- What you are asked to do
Pick out each line in the records below that contains the word "halogeno" and copy it.

==== Input records ====

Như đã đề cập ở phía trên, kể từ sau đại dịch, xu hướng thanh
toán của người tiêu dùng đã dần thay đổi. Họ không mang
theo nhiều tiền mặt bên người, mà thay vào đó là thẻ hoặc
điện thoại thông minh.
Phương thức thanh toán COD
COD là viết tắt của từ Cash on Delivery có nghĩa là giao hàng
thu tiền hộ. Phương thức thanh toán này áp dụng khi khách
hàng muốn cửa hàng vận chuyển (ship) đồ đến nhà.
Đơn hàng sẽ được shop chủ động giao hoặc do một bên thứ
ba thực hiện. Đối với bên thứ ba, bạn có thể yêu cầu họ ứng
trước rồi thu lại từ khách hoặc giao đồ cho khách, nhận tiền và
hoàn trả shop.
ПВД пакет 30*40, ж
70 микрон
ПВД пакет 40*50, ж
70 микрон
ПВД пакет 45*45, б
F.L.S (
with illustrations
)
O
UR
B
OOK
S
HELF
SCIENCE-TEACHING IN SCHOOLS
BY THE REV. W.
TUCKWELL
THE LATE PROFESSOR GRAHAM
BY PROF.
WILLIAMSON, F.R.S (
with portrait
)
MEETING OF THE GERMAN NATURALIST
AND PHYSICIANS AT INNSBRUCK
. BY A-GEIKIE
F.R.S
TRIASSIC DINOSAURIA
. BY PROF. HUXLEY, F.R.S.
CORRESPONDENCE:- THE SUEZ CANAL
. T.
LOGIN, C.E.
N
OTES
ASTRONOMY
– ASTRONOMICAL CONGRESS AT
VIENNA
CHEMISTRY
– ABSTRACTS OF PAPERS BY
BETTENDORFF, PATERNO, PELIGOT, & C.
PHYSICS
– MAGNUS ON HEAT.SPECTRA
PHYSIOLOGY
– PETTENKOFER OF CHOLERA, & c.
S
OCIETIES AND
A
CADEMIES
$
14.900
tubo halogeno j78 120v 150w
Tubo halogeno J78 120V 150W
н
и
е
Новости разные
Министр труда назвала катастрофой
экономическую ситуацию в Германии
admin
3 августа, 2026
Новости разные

====
==== Input records ====

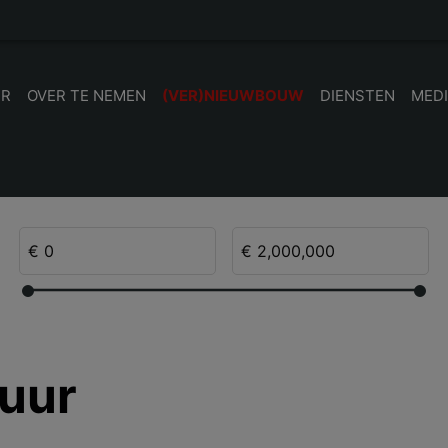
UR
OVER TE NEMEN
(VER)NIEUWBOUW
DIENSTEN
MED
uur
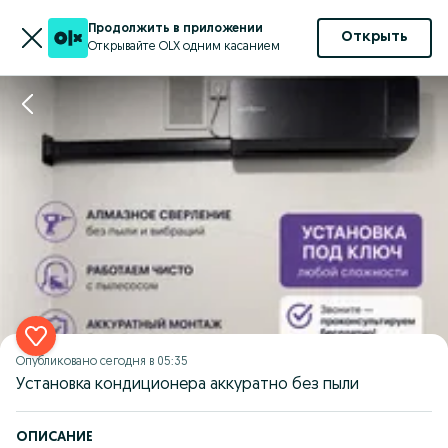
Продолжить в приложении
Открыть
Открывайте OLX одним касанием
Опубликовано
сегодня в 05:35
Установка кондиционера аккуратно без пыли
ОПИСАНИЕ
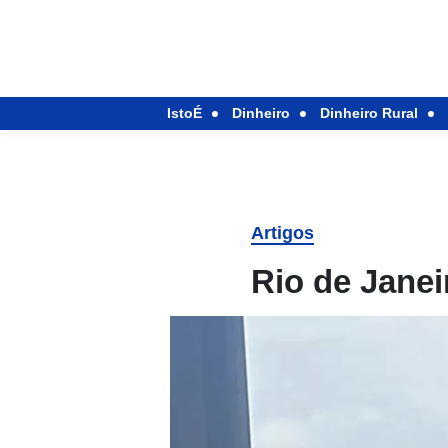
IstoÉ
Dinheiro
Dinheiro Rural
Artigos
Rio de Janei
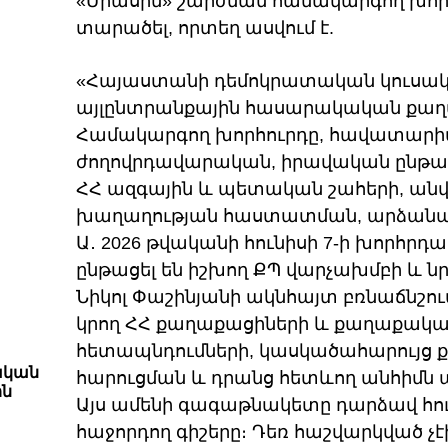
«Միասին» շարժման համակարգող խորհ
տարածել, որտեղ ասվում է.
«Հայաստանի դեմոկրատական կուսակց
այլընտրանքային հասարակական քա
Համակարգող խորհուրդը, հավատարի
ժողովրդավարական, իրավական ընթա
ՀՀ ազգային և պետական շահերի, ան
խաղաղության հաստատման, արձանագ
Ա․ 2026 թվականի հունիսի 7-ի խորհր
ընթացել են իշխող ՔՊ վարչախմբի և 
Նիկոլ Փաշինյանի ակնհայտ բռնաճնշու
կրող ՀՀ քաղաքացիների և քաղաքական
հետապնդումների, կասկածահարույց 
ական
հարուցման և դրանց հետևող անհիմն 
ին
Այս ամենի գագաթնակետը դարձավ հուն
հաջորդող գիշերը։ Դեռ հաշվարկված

====

- Your response
tubo halogeno j78 120v 150w
Tubo halogeno J78 120V 150W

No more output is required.